Editor’s note: The Business Journal requested that the Howard Jarvis Taxpayers Association pen an op-ed in support of Proposition 6 because a Long Beach agency had been scheduled to provide us with an op-ed in opposition to the ballot initiative. That local agency withdrew at the last minute. It was our intention to run editorials in support of both sides of the issue, but because of this development, which occurred just as we were going to press, we were unable to do so. However, see Staff Writer Pierce Nahigyan’s Page 1 news story in this edition for an informative, factual piece featuring interviews with individuals who have divergent perspectives on the matter.

It’s always a brand new day to the advocates of higher taxes. See a problem? Propose a new tax! How else is government supposed to work?

That was the argument last year for passing Senate Bill 1, a 12-cent increase in the tax on a gallon of gasoline, 20 cents on diesel, and $25-$175 on vehicle registration, said to be needed because the condition of our roads and freeways is terrible.

Lost in the discussion is the fact that Californians were already paying more in taxes than the residents of other states and getting much less for our money.

Before last year’s massive tax hike, Californians paid the fifth-highest gas taxes in the nation, yet our roads are among the worst of any state. The backlog of road and highway repairs was estimated at $130 billion.

General fund spending rose from $86 billion in fiscal year 2011-12 to nearly $139 billion currently, and none of that increased spending went to transportation. The defenders of SB1 now say the condition of our roads is a threat to public safety. Why wasn’t the budget prioritized to pay for essential road repairs every year?

It’s no wonder that nearly a million outraged California voters signed petitions to put the repeal of the gas tax increase on the November ballot. Proposition 6 would repeal SB1 and require voter approval of all future increases in gas and car taxes.

Adding insult to injury, the state is illegally using taxpayer funds to campaign against Proposition 6. Federal transportation officials just told Caltrans to change the roadside signs that advertise SB1 funding of future projects. The website address of a campaign-style site will be deleted from the signs, again at taxpayer expense.

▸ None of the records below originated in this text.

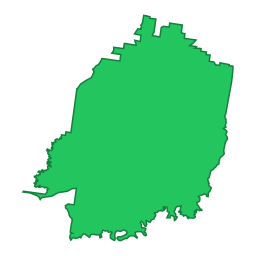 outline of Nillumbik, Victoria, Australia
{"feature_id": "25037944B37493883083174", "entity_name": "Nillumbik", "entity_type": "district", "adm_level": 2, "iso_a3": "AUS", "parent_name": "Australia", "parent_adm1": "Victoria", "projection": "mercator", "projection_center": [145.196, -37.615], "detail": "fine", "context": "isolated", "style": "filled", "palette": "green", "viewbox_px": 256, "rotation_deg": 0, "n_neighbors": 0, "source": "geoboundaries", "source_scale": "gbopen_adm2", "svg_char_len": 5850}
<svg xmlns="http://www.w3.org/2000/svg" viewBox="0 0 256 256"><path d="M70.8,240.1L71.4,239.6L72.2,237.7L75.9,238.3L78.0,237.9L79.8,236.8L80.2,237.1L80.4,237.7L80.8,237.8L81.9,235.6L83.3,234.2L84.1,233.9L84.9,234.0L88.8,237.0L89.6,237.2L90.6,235.0L91.4,234.2L98.2,235.0L99.2,234.7L99.6,235.1L99.8,237.7L100.3,237.8L101.8,236.9L100.8,233.8L102.3,232.2L102.6,230.5L103.2,230.1L105.3,231.1L107.5,230.6L108.4,232.1L109.1,232.4L110.9,231.8L111.8,232.0L112.0,232.9L110.2,234.7L110.5,236.0L110.3,237.5L111.0,238.5L114.2,240.5L114.7,240.2L115.1,239.5L115.1,237.4L114.7,235.3L114.9,233.7L115.9,231.8L117.2,230.7L120.4,231.4L121.3,231.1L122.8,230.1L124.4,230.0L126.0,230.9L126.9,232.3L126.5,234.0L124.0,235.5L120.8,236.8L118.9,236.7L117.8,237.0L117.0,238.2L117.1,238.7L119.2,240.6L120.9,240.6L124.8,238.7L127.2,238.4L129.2,236.4L130.2,235.8L134.0,235.8L136.9,238.1L137.4,237.2L136.2,236.2L135.0,233.1L135.5,232.3L136.3,231.8L141.3,231.6L143.1,233.4L143.5,234.5L145.2,235.8L145.8,235.7L146.4,235.0L145.9,233.1L144.6,232.4L144.3,231.8L145.4,230.4L145.7,229.4L145.7,228.5L144.3,227.9L141.7,227.8L141.5,226.6L141.6,224.8L140.4,222.7L140.7,222.0L141.7,221.4L142.8,222.5L144.8,225.9L145.3,226.3L145.9,226.3L146.8,224.3L146.2,222.1L146.1,221.1L146.4,220.5L148.8,222.0L150.2,222.1L150.9,221.2L151.0,220.1L153.9,218.9L154.7,216.9L155.4,216.4L155.7,214.5L154.5,213.3L154.5,212.6L157.1,212.5L158.6,210.8L160.4,210.8L161.2,210.2L162.1,211.1L164.0,210.3L165.5,208.6L164.9,208.1L163.6,208.7L163.2,207.5L163.7,206.7L166.9,207.1L167.4,208.3L167.2,211.2L167.4,211.6L168.6,211.9L169.3,212.6L166.9,217.8L170.1,217.8L170.3,215.9L170.5,215.6L171.5,215.5L173.2,216.0L174.4,217.4L174.2,220.0L174.7,220.5L176.3,218.8L177.2,217.0L175.8,216.4L175.7,214.1L174.3,212.3L174.2,211.3L175.2,209.8L175.3,208.7L175.9,207.6L177.2,206.5L179.7,206.4L181.0,206.0L180.2,210.1L179.6,211.1L178.7,211.4L178.8,212.0L179.1,212.3L179.8,212.3L180.4,211.6L180.9,211.5L181.6,212.4L180.4,213.5L180.4,214.1L183.3,215.1L183.5,216.1L185.9,215.1L187.4,216.8L188.1,217.0L187.4,217.7L188.2,218.5L189.2,217.9L193.8,218.1L195.0,217.5L195.3,216.5L194.3,215.4L195.0,214.7L194.2,214.3L194.9,213.7L194.3,211.8L194.8,211.8L196.1,212.6L196.4,212.0L196.3,211.5L195.1,211.4L195.0,211.1L196.2,210.9L195.9,210.2L196.3,209.6L196.7,209.5L197.1,210.0L198.0,209.7L199.7,210.7L200.8,210.1L201.7,210.5L201.9,210.1L201.6,209.4L200.8,209.6L200.5,209.3L196.8,203.4L197.0,202.4L199.1,201.6L199.7,200.8L199.9,197.9L198.3,196.6L199.1,196.0L205.0,193.9L206.3,194.8L206.6,196.2L208.1,196.7L208.4,192.6L209.8,191.5L211.3,187.8L209.1,185.9L208.7,183.9L209.2,183.3L208.3,182.5L208.4,181.3L208.0,180.5L207.7,178.8L209.2,177.6L210.5,172.0L211.3,170.3L213.5,169.3L213.8,168.3L215.1,167.7L215.8,166.9L217.0,164.8L218.5,164.4L219.0,163.2L218.9,161.3L219.5,160.6L219.5,159.2L219.9,158.1L223.2,155.1L224.2,153.9L223.7,150.3L225.4,142.2L227.4,139.3L227.3,137.3L225.7,134.9L227.0,131.5L225.4,129.7L223.3,128.6L224.3,127.8L224.7,127.8L225.1,127.4L225.9,127.2L225.9,126.8L225.2,125.4L226.2,122.6L225.9,120.7L226.1,119.8L224.8,117.1L225.0,115.5L225.6,114.5L231.6,81.9L232.7,72.0L233.0,66.2L229.0,65.7L229.2,64.6L220.0,62.8L219.6,65.3L215.4,64.8L214.4,62.6L213.6,61.9L209.2,61.3L210.1,55.1L206.0,54.6L206.4,52.0L200.8,51.2L201.1,48.6L195.0,48.1L196.1,47.5L196.6,46.6L189.7,45.7L190.5,44.8L192.7,43.7L196.0,40.0L184.3,38.4L184.9,33.6L182.0,33.2L181.7,32.4L181.3,32.3L182.4,25.0L169.7,23.1L169.1,27.1L163.4,26.3L161.3,27.4L159.9,36.8L152.4,35.7L153.2,33.0L153.9,32.7L155.9,19.1L149.6,18.2L149.9,16.6L146.7,16.2L146.7,15.8L143.7,15.4L142.4,23.2L140.8,25.2L141.3,26.2L141.3,27.5L140.8,28.1L141.2,28.8L141.0,29.4L137.9,28.8L134.5,33.9L141.0,35.2L140.2,41.5L134.8,40.3L135.2,42.1L136.0,43.5L136.0,45.2L124.3,43.4L123.6,48.6L113.7,47.3L113.8,50.2L111.8,53.2L120.8,54.5L119.9,61.0L101.9,58.5L100.6,61.5L98.6,64.4L96.0,65.9L94.1,68.3L92.8,69.0L92.7,69.5L94.1,71.7L91.4,77.6L86.1,80.4L80.5,84.1L78.1,87.8L76.9,88.6L70.9,132.6L65.9,131.9L65.4,135.3L61.5,134.9L61.7,135.7L60.9,137.0L61.0,138.1L61.5,138.1L61.5,138.6L59.9,138.2L59.4,139.3L58.8,139.8L57.3,139.0L56.3,139.1L55.0,140.0L55.1,140.5L56.0,141.4L55.8,142.1L54.4,142.0L53.3,142.8L51.9,142.6L52.0,143.1L53.5,143.6L53.8,144.0L53.5,144.3L52.0,144.5L52.0,145.0L52.6,145.6L52.6,146.0L51.6,147.6L51.4,148.5L52.0,148.7L52.5,148.1L52.9,148.1L52.5,149.5L51.2,150.5L48.9,149.8L47.3,149.0L47.0,149.4L47.5,150.1L46.8,150.7L47.4,151.1L49.0,150.9L48.9,151.3L47.8,152.8L48.2,154.1L49.7,154.9L49.6,155.9L48.8,156.2L48.8,156.6L50.7,157.6L51.1,158.2L50.8,158.5L49.2,158.4L48.0,159.6L48.8,160.4L48.4,161.2L49.0,161.6L50.7,161.8L51.0,162.4L50.5,162.9L49.2,163.0L47.4,161.7L47.1,163.5L47.5,164.0L48.7,163.9L50.0,164.7L51.2,166.6L50.8,166.9L48.6,165.5L48.2,165.5L47.6,166.5L47.9,168.4L48.4,169.0L48.3,169.3L47.1,169.5L46.2,170.7L45.3,170.2L44.2,170.4L43.9,170.8L43.7,172.1L43.3,172.4L42.4,171.8L42.9,170.6L42.7,170.1L42.2,169.8L41.9,170.2L41.8,171.0L40.9,172.0L40.5,171.2L39.0,171.1L38.1,172.0L40.0,172.9L40.3,174.5L40.1,174.7L39.3,174.4L38.4,175.0L37.9,175.8L36.8,175.0L35.6,176.2L34.4,176.3L34.5,177.1L36.3,177.7L36.1,179.1L37.6,179.7L38.0,180.8L37.9,181.2L36.7,180.8L35.7,180.9L35.7,181.8L36.6,183.1L36.3,183.8L34.8,182.9L34.1,183.1L34.2,183.4L34.9,183.8L35.0,184.5L34.7,186.2L35.3,186.9L36.2,187.1L39.8,185.4L39.9,186.0L39.0,186.7L38.8,187.2L39.6,187.3L42.3,186.6L43.6,187.0L44.7,187.9L46.0,187.5L47.1,187.7L48.3,188.8L47.1,189.4L47.5,190.4L47.1,191.2L47.0,192.4L46.1,193.2L45.5,194.3L23.7,191.3L23.4,191.3L23.0,192.0L29.7,192.8L37.4,195.8L39.2,197.4L40.2,199.5L41.2,198.2L42.5,197.4L51.1,196.3L52.8,195.7L57.5,193.0L58.9,192.5L67.2,191.3L72.1,188.7L76.4,188.3L74.1,204.8L67.9,204.0L65.4,205.7L65.6,206.8L65.5,207.9L67.0,209.0L68.8,212.8L69.3,215.5L70.5,217.3L71.8,218.4L72.0,219.6L72.3,219.7L71.3,224.6L70.2,232.2L72.2,233.2L71.3,233.3L70.4,234.2L69.7,237.7L70.8,240.1Z" fill="#22c55e" stroke="#15803d" stroke-width="1.5"/></svg>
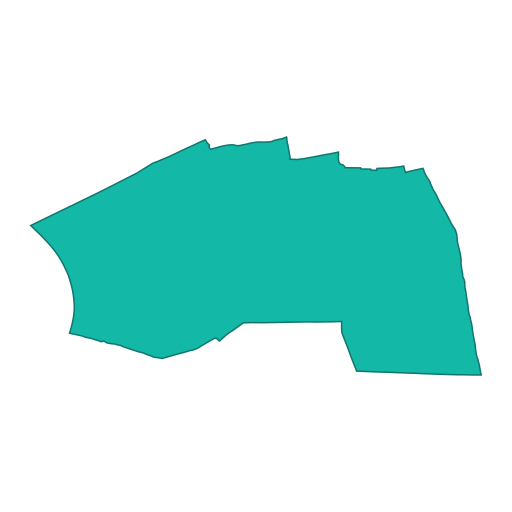 outline of Phra Khanong, Bangkok Metropolis, Thailand
{"feature_id": "78962969B55596072077458", "entity_name": "Phra Khanong", "entity_type": "district", "adm_level": 2, "iso_a3": "THA", "parent_name": "Thailand", "parent_adm1": "Bangkok Metropolis", "projection": "mercator", "projection_center": [100.617, 13.692], "detail": "fine", "context": "isolated", "style": "filled", "palette": "teal", "viewbox_px": 512, "rotation_deg": 0, "n_neighbors": 0, "source": "geoboundaries", "source_scale": "gbopen_adm2", "svg_char_len": 5478}
<svg xmlns="http://www.w3.org/2000/svg" viewBox="0 0 512 512"><path d="M481.3,375.0L480.7,372.7L479.7,367.4L479.5,365.8L477.8,359.1L477.2,357.8L476.8,356.2L476.4,354.9L476.2,353.7L475.7,350.2L475.1,344.5L474.2,340.4L473.7,337.5L473.3,335.5L473.2,335.0L473.1,334.2L473.0,333.7L472.7,331.8L472.7,331.6L472.4,330.0L472.3,328.2L472.1,327.0L471.9,325.5L471.7,324.5L470.4,318.7L470.2,317.9L470.2,317.6L470.1,317.4L469.1,314.1L468.7,312.2L468.6,311.8L468.6,311.5L468.5,310.8L467.9,305.7L467.2,301.2L466.7,297.8L466.3,295.3L466.1,293.9L465.9,292.7L465.8,291.7L465.7,290.6L465.1,288.3L464.9,287.7L464.8,285.5L464.8,285.1L464.7,283.3L464.7,282.9L464.8,282.6L464.7,282.0L464.6,281.4L464.4,280.8L464.2,280.0L464.1,279.6L463.8,278.8L463.1,277.5L462.9,277.0L462.8,276.5L462.7,275.5L462.6,273.6L462.3,272.1L461.7,269.0L461.3,266.0L461.0,263.2L461.0,262.1L461.1,260.4L461.0,258.6L460.7,256.5L460.6,255.7L460.5,255.1L460.5,254.9L459.7,251.4L458.6,247.0L458.3,245.7L457.8,243.5L457.3,241.1L457.3,240.9L456.8,234.8L456.4,233.2L456.3,232.9L455.4,230.1L454.5,228.3L453.5,227.1L453.2,226.5L452.6,225.9L452.1,224.9L450.9,222.6L449.8,220.3L449.5,219.9L448.3,217.5L447.8,216.5L447.2,215.3L444.8,211.0L443.7,209.0L443.6,208.8L443.5,208.5L442.8,207.4L442.2,206.4L441.9,205.8L439.8,202.4L438.5,199.6L436.4,195.0L432.9,189.2L432.5,188.4L432.2,187.6L432.3,187.2L431.9,186.8L431.5,186.1L431.3,185.5L429.8,181.6L429.6,181.0L429.3,180.6L429.2,180.5L428.9,180.0L427.9,178.7L427.5,178.1L425.4,174.5L424.5,172.5L424.5,172.3L424.4,172.1L423.3,169.0L422.9,168.3L422.2,168.5L417.3,169.6L412.7,170.6L408.4,171.6L405.3,172.4L405.2,172.2L403.7,166.0L399.2,166.9L394.6,167.3L390.0,167.9L389.1,168.0L384.5,168.1L377.0,168.4L376.9,168.5L376.8,170.3L371.2,170.1L371.0,169.4L370.9,169.2L369.6,169.1L365.4,169.0L361.2,169.0L361.0,168.9L360.9,168.8L360.9,168.6L360.9,168.1L360.8,167.9L360.6,167.9L345.1,167.7L344.8,167.0L344.6,166.6L344.3,166.2L343.8,165.7L342.9,164.9L342.3,164.6L341.7,164.5L340.7,164.2L340.1,163.9L339.5,163.0L339.4,162.8L339.3,162.7L339.1,162.4L338.9,162.1L338.7,161.2L338.5,160.1L338.4,158.1L338.3,156.4L338.4,156.2L338.6,154.9L338.5,153.0L338.5,152.1L337.9,152.2L336.8,152.4L332.1,153.4L328.5,154.1L327.0,154.3L322.2,155.2L317.5,156.1L312.5,157.1L309.6,157.6L306.8,158.1L304.9,158.5L303.9,158.7L301.5,158.9L297.0,159.5L289.9,159.2L290.1,158.4L290.0,156.8L289.9,156.3L289.3,153.3L288.3,147.5L288.3,147.2L287.8,144.7L287.2,142.6L287.1,141.2L286.9,139.8L286.8,139.2L286.8,137.7L286.7,137.5L286.5,137.0L286.3,137.1L285.9,137.3L284.4,137.8L283.4,138.2L282.6,138.6L281.4,138.9L280.4,139.0L279.3,139.2L278.1,139.5L275.8,140.1L274.2,140.4L273.2,140.9L272.9,141.0L272.1,141.3L271.4,141.5L270.9,141.7L269.7,141.8L266.4,142.0L263.0,142.1L259.5,142.0L257.5,142.0L255.3,142.3L250.0,143.2L248.0,143.7L246.9,144.0L246.2,144.2L244.7,144.5L242.1,145.0L240.5,145.4L238.7,145.7L237.4,145.6L236.0,145.5L234.5,145.1L232.9,144.8L231.5,144.8L229.7,144.9L227.3,145.2L226.5,145.3L224.7,145.6L219.2,146.9L215.3,148.0L210.8,149.2L210.7,149.3L209.4,147.9L209.3,147.7L209.2,147.4L209.1,147.1L209.1,146.8L209.1,146.6L209.1,146.4L209.4,146.0L209.4,145.9L209.5,145.7L209.4,145.2L209.3,144.8L209.1,144.6L208.6,144.2L208.1,143.8L207.5,143.3L207.2,142.9L207.0,142.7L206.8,142.3L206.4,141.5L205.3,139.7L204.9,139.9L203.8,140.4L200.9,141.7L198.8,142.6L195.8,144.1L185.9,148.6L174.5,154.0L172.6,154.9L167.7,157.2L164.2,158.6L157.2,161.6L155.6,162.1L153.0,163.1L137.2,172.9L100.7,191.5L30.7,225.5L37.0,231.6L39.4,233.9L41.8,236.3L42.3,236.8L46.4,241.1L50.8,246.0L52.9,248.6L55.0,251.2L56.9,253.9L58.9,256.8L60.7,259.7L62.4,262.8L64.0,265.8L65.5,269.0L67.0,272.1L68.3,275.3L69.4,278.5L70.4,281.8L71.3,285.1L72.1,288.4L72.8,291.7L73.3,295.1L73.7,298.1L74.0,301.2L74.2,304.3L74.3,307.3L74.2,310.4L73.9,314.0L73.4,317.6L72.7,321.2L72.0,324.4L71.2,327.7L70.3,330.8L69.5,333.2L82.3,336.0L83.8,336.6L84.9,337.0L85.4,337.2L87.1,337.6L88.7,337.9L89.0,338.0L90.2,338.3L91.4,338.5L91.6,338.6L91.9,338.6L93.4,339.1L94.1,339.4L94.8,339.6L95.6,339.9L97.7,340.4L98.4,340.6L98.7,340.7L98.9,340.8L100.3,341.5L100.5,341.6L101.0,341.7L101.8,341.5L103.2,341.3L103.8,341.3L104.2,341.4L104.7,341.5L105.2,341.8L106.6,342.8L107.0,342.9L109.0,343.3L109.8,343.5L112.0,343.8L114.7,344.0L117.5,344.9L120.5,345.4L121.2,345.7L122.1,346.3L127.5,348.2L139.1,352.0L139.7,352.0L143.0,352.9L147.4,354.7L148.5,355.1L150.9,355.9L153.4,357.0L154.0,357.2L154.7,357.3L157.8,357.7L160.9,358.2L161.4,358.3L161.7,358.4L162.0,358.5L166.5,357.2L171.1,355.9L174.1,355.0L178.3,353.9L182.9,352.7L183.1,352.6L183.5,352.5L184.3,352.3L186.2,351.8L186.4,351.7L188.0,351.2L190.2,350.5L191.8,350.2L192.0,350.2L193.0,350.0L193.2,349.9L193.9,349.7L194.7,349.5L197.9,348.1L199.8,346.9L202.6,345.2L206.0,343.2L209.8,340.9L212.9,339.3L214.5,338.2L215.1,338.2L215.5,338.4L216.4,338.5L216.8,338.3L217.5,339.1L218.4,340.1L219.1,340.9L219.3,341.0L219.7,340.9L220.9,339.7L225.1,336.0L227.5,334.0L228.7,333.0L232.3,330.8L236.7,327.6L241.7,324.0L242.0,323.9L243.4,322.9L243.6,322.8L243.9,322.8L252.4,322.6L262.0,322.7L274.1,322.5L285.8,322.3L296.2,322.1L306.9,321.9L319.6,322.0L321.2,322.0L324.4,321.9L332.0,321.8L341.6,321.5L341.6,327.1L341.6,328.7L341.7,330.3L341.8,331.9L341.9,332.6L342.0,333.1L343.8,337.7L346.5,344.5L349.0,351.2L351.1,357.0L352.7,361.1L352.9,361.6L355.8,368.9L356.6,371.1L368.7,371.6L381.3,372.1L383.4,372.1L406.7,373.0L413.3,373.2L419.5,373.5L437.7,374.2L447.4,374.5L459.5,374.8L460.6,374.8L464.6,374.8L473.8,375.0L481.3,375.0Z" fill="#14b8a6" stroke="#0f766e" stroke-width="1.5"/></svg>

In the debate over Proposition 6, opponents understate the impact on the cost of living that results from these tax hikes. A recent study by the California Policy Center exposes just how punishing last year’s tax increases are for middle-class Californians and why they should be repealed.

According to the analysis, the gas tax and car tax hikes will impose on an average two-car family at least $1,500 in taxes a year. When adjusting for the “average” tax rate, a two-car “average” family must earn almost $2,000 in pre-tax earnings just to pay their California car and gas taxes.

The news for low-income families is even worse. A typical two-car low-income family may pay $1,800 in taxes a year. Because low-income families are in a lower tax bracket, that two-car low-income family still must earn almost $2,000 in pre-tax earnings just to pay their California car and gas taxes.

According to the study, using the most conservative modeling, the latest gas tax and car tax hikes alone will force a family of four to pay anywhere between roughly $650 and $800 more in tax and living expenses – depending on commute and consumption of goods and services impacted by fuel prices.

This tax increase wasn’t necessary. State lawmakers have an obligation to prioritize the budget to meet critical public safety needs, including the maintenance of our roads and highways, ahead of other spending. It’s wrong to let the backlog grow and then cite it as an excuse to raise taxes.

California voters should say yes to Proposition 6.